Il n’y a pas de fenêtre : la seule lumière vient d’une grosse lampe toute ronde accrochée au plafond. Mais surtout, il n’y a aucune porte nulle part ! Vous êtes pourtant certaine qu’il y en avait une, dont la grosse poignée vous arrivait un peu au-dessus de la tête. Mais où se trouvait-elle ? Vous ne vous rappelez absolument plus.
Après avoir réfléchi quelques instants, vous vous dites qu’il doit forcément exister un autre moyen de sortir d’ici. Si vous cherchez partout, vous le trouverez forcément.

Pas d'introduction. Pas de règle. Pas de mise en situation. C'est à peine s'il y a le titre et le nom de l'auteur avant que l'histoire ne démarre. Et pas dans une situation classique, loin de là. Qu'est-ce que c'est que cette histoire de gamine oubliée dans sa salle de jeu ? Ils sont où les aventuriers en armure de cuir et les sorciers à éliminer ?

Bon, je caricature. Même en 2007, le porte-monstre-trésor, c'était déjà un cliché éculé en perte de vitesse. Mais il n'en reste pas moins que c'est une aventure déroutante dès les premières lignes. Cette originalité annonce certains titres cent fois plus barrés qui paraîtront par la suite comme La chute, mais ne nous avançons pas tant dans le temps.

Cette brieveté dans l'introduction est également possible car l'aventure ne se base sur aucun mécanisme à base de dés ou de tableaux. Tout au plus faudra-t-il un papier et un crayon pour noter quelques informations.
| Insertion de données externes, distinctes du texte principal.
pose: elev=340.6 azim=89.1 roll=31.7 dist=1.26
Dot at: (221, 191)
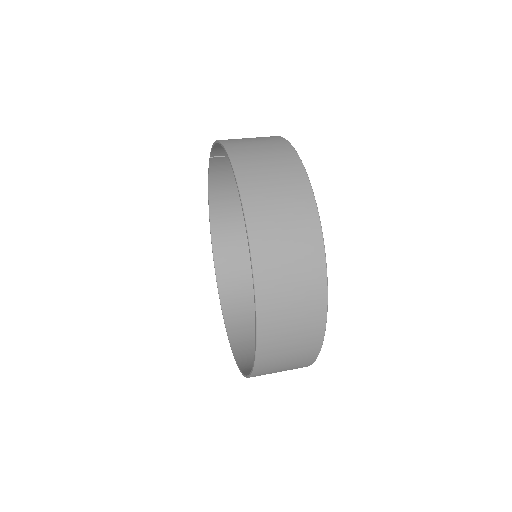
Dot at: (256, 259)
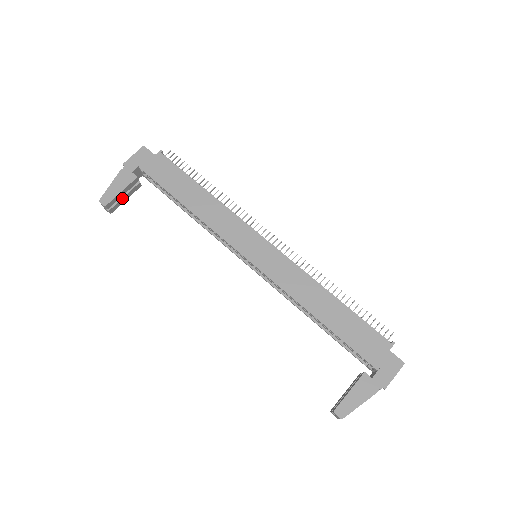
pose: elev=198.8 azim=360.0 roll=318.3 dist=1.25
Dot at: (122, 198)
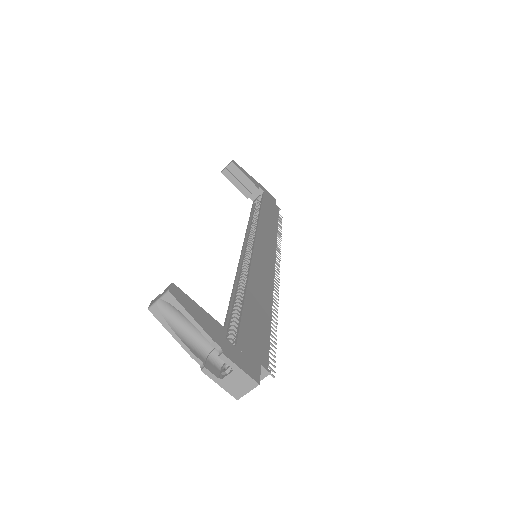
Dot at: (237, 180)
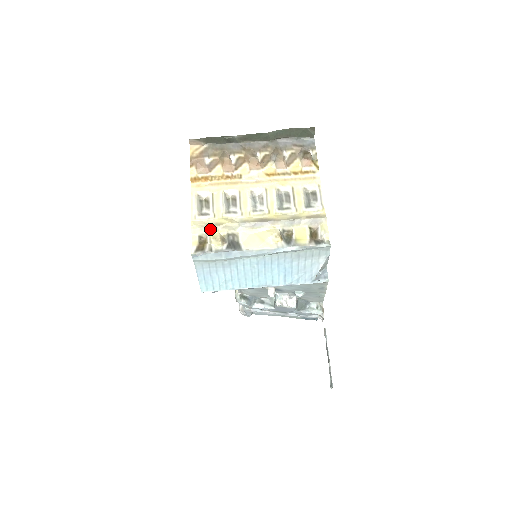
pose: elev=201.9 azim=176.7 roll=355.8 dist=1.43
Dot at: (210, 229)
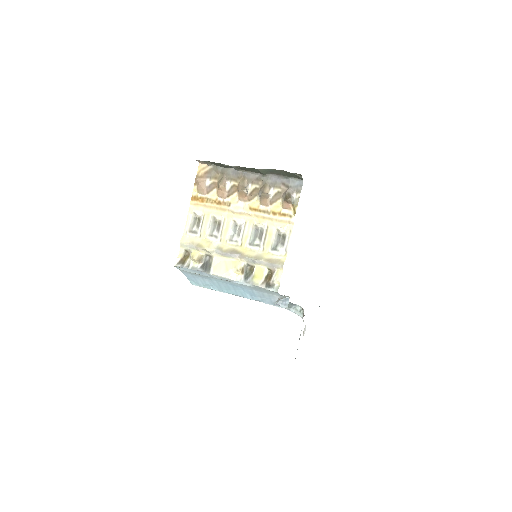
Dot at: (193, 247)
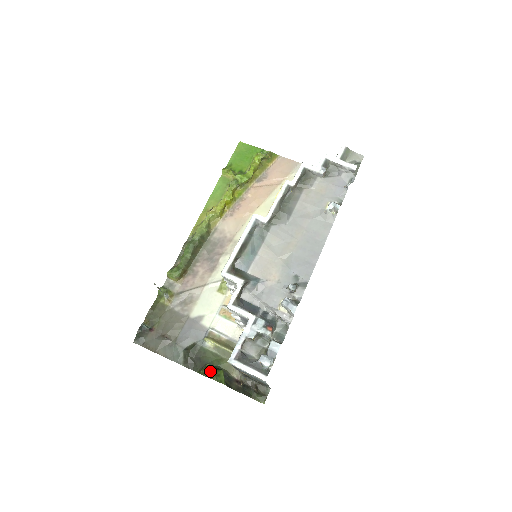
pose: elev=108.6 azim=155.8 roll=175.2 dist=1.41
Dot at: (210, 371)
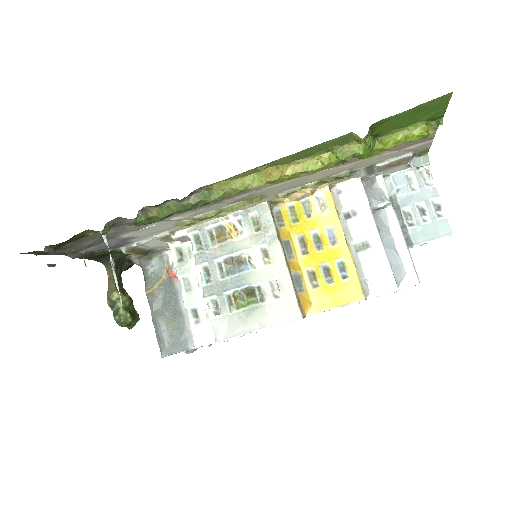
Dot at: (129, 325)
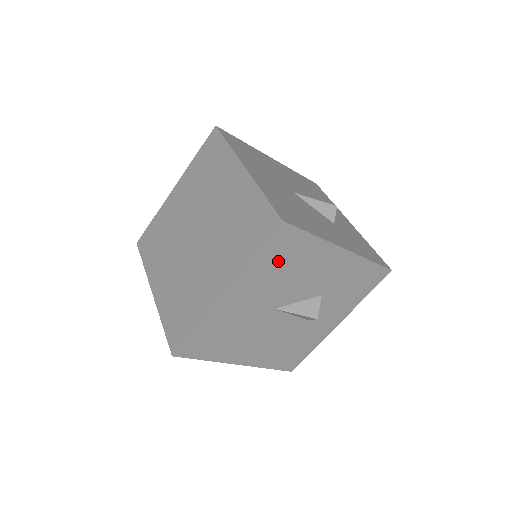
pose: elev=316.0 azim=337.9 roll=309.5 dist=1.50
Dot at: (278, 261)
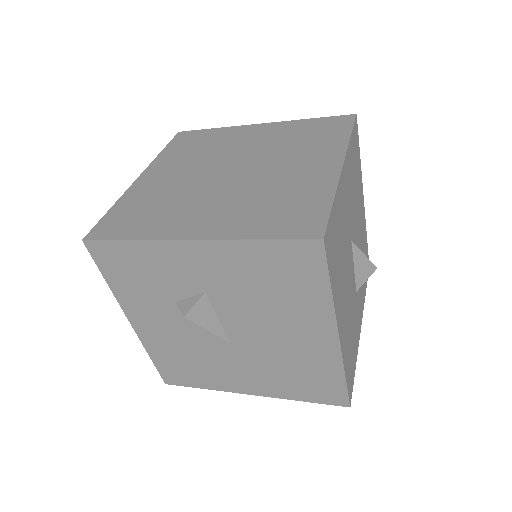
Dot at: (354, 164)
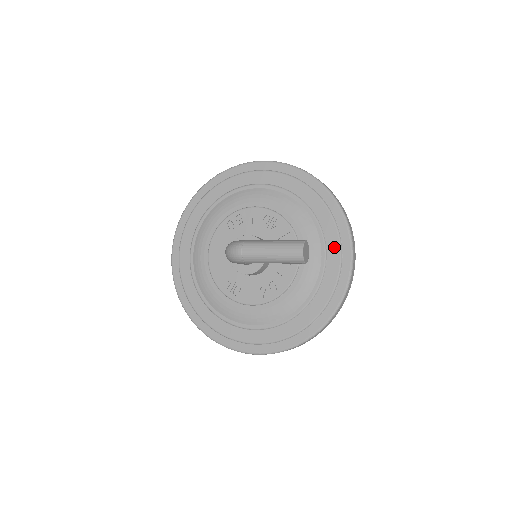
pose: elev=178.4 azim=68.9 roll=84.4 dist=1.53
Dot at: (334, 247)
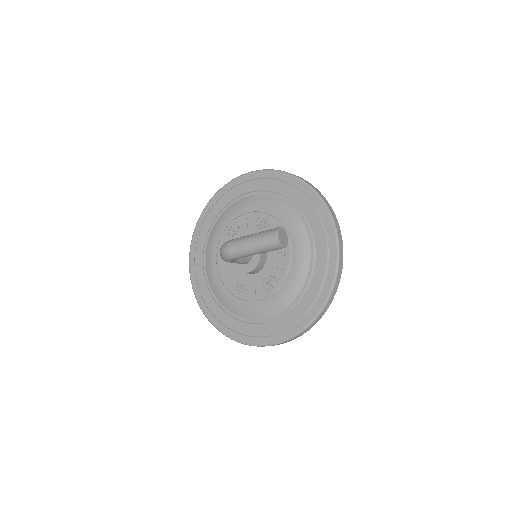
Dot at: (319, 232)
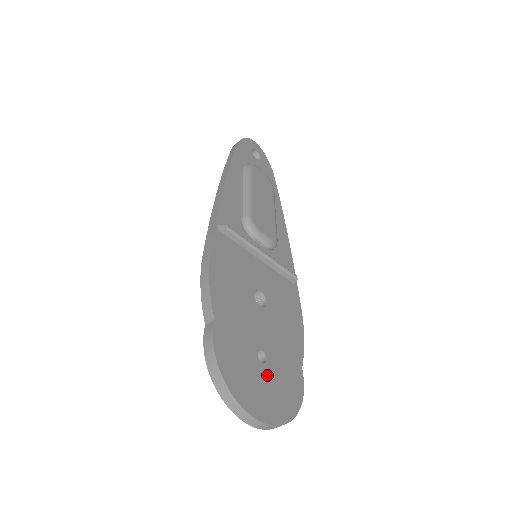
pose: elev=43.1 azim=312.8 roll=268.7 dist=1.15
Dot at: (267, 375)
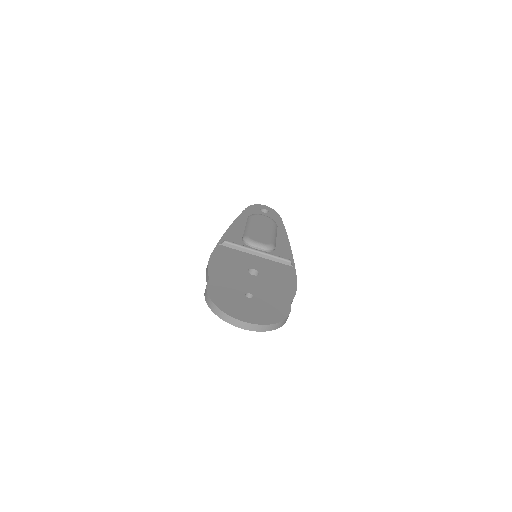
Dot at: (253, 303)
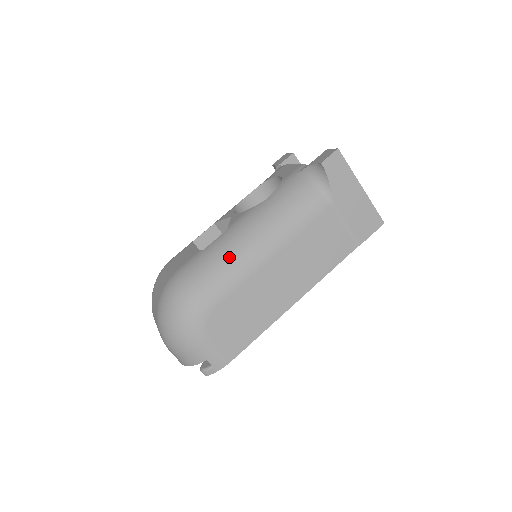
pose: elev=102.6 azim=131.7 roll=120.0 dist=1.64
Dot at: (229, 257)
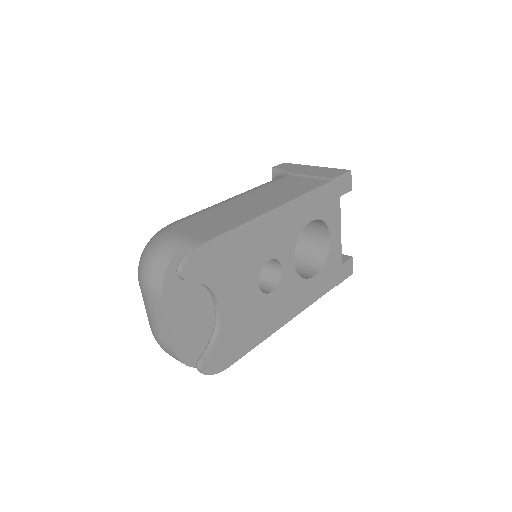
Dot at: occluded
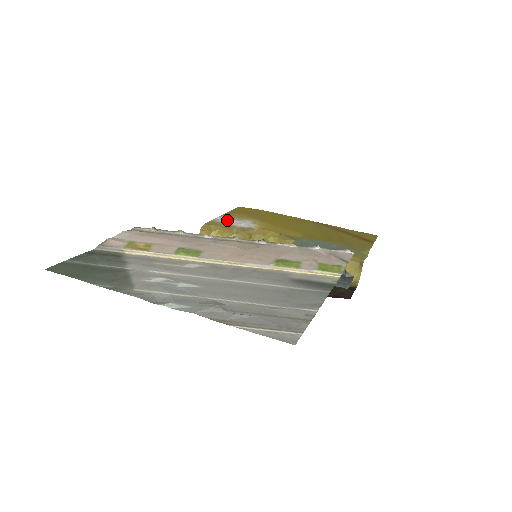
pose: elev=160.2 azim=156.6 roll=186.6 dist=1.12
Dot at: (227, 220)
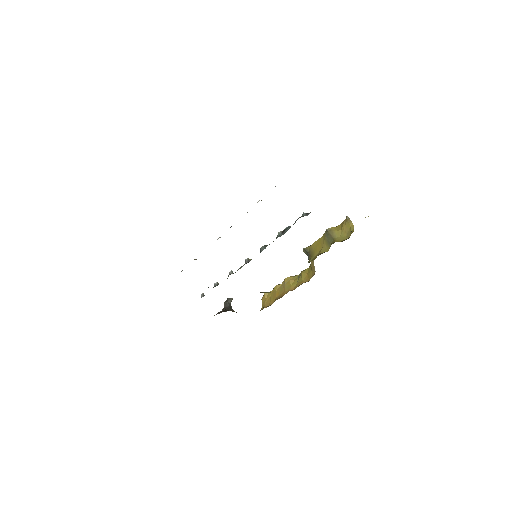
Dot at: occluded
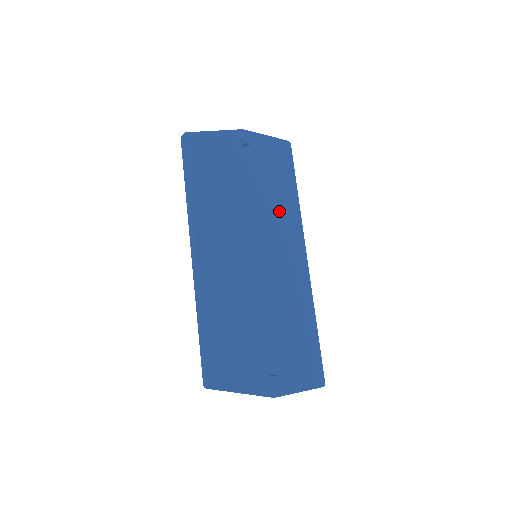
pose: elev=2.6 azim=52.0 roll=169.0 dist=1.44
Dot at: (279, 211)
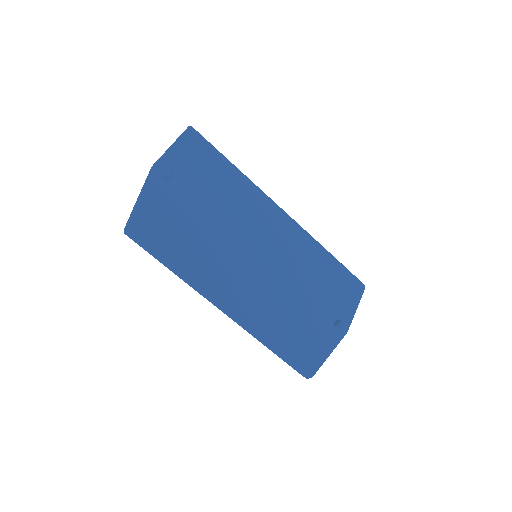
Dot at: (238, 200)
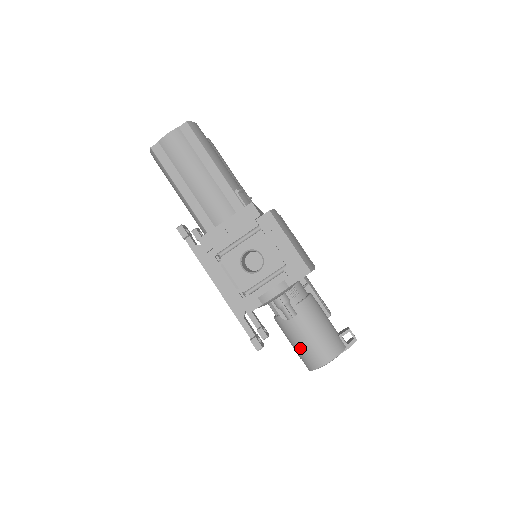
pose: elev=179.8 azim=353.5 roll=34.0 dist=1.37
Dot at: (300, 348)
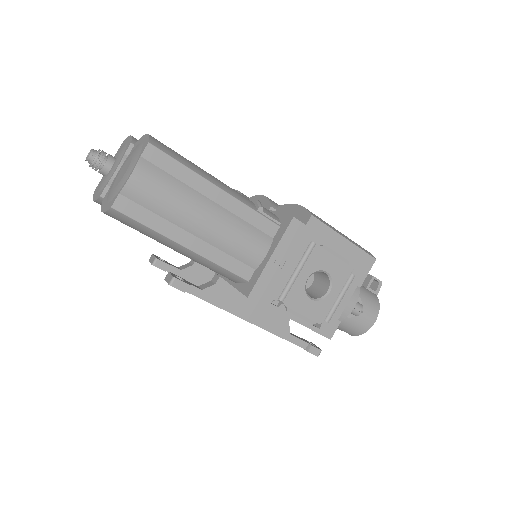
Dot at: (344, 324)
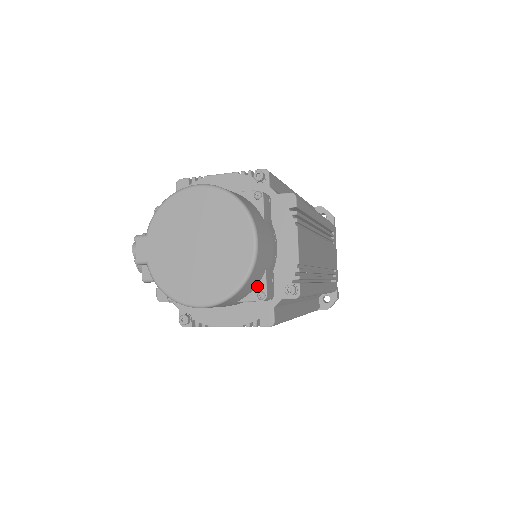
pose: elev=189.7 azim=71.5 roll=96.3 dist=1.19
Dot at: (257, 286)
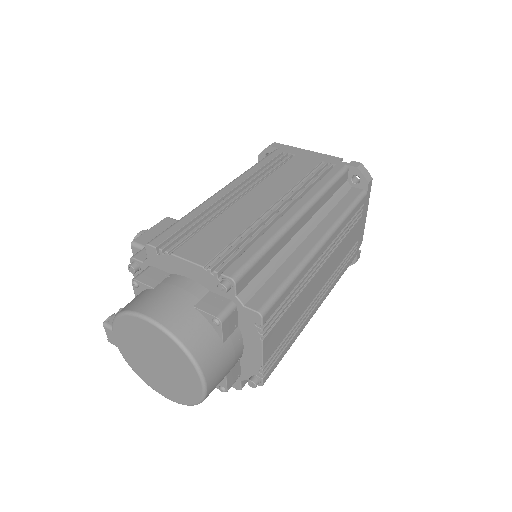
Dot at: occluded
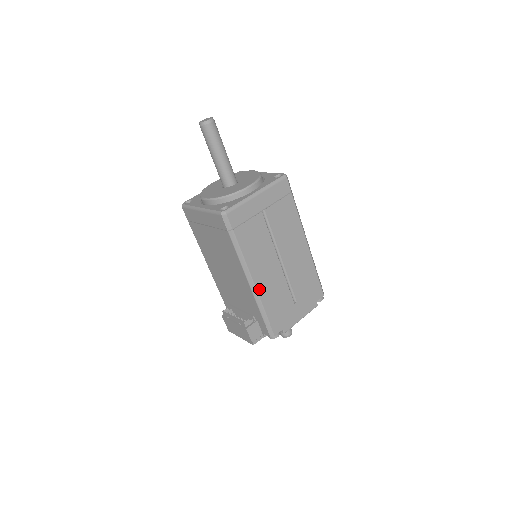
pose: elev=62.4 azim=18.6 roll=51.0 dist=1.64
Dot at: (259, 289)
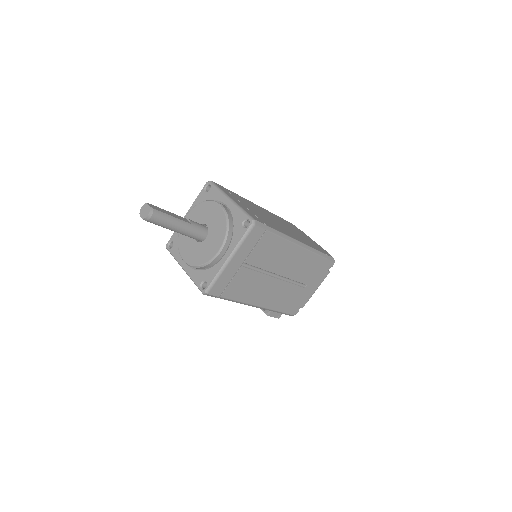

En 2007, c'était bien moins courant qu'aujourd'hui, même si quelques expériences avaient déjà été tentées (la série Destins pour les ouvrages publiés, Le Pensionnat des Ombres, d'Outremer toujours, Nils Jacket contre l'Agent X de JFM...), mais jamais de manière aussi radicale.

J'aurais même tendance à penser que le succès de Labyrinthe a contribué à favoriser ce format sans jets de dés qui a ma préférence et auquel je suis resté fidèle par la suite.

À tâtons

Ce commencement impromptu, avec un minimum d'explications, est parfaitement volontaire. Labyrinthe est construit autour de la découverte progressive, méthodique, de son scénario, point par point, indice par indice, en partant de pas grand chose jusqu'à arriver au puzzle complet. L'aventure nécessite d'être fouillée, furetée jusque dans ses moindres recoins pour trouver les pièces manquantes. La plupart des indications sont implicites et nécessitent de réfléchir un peu, de les relier à d'autres, pour reconstituer la toile.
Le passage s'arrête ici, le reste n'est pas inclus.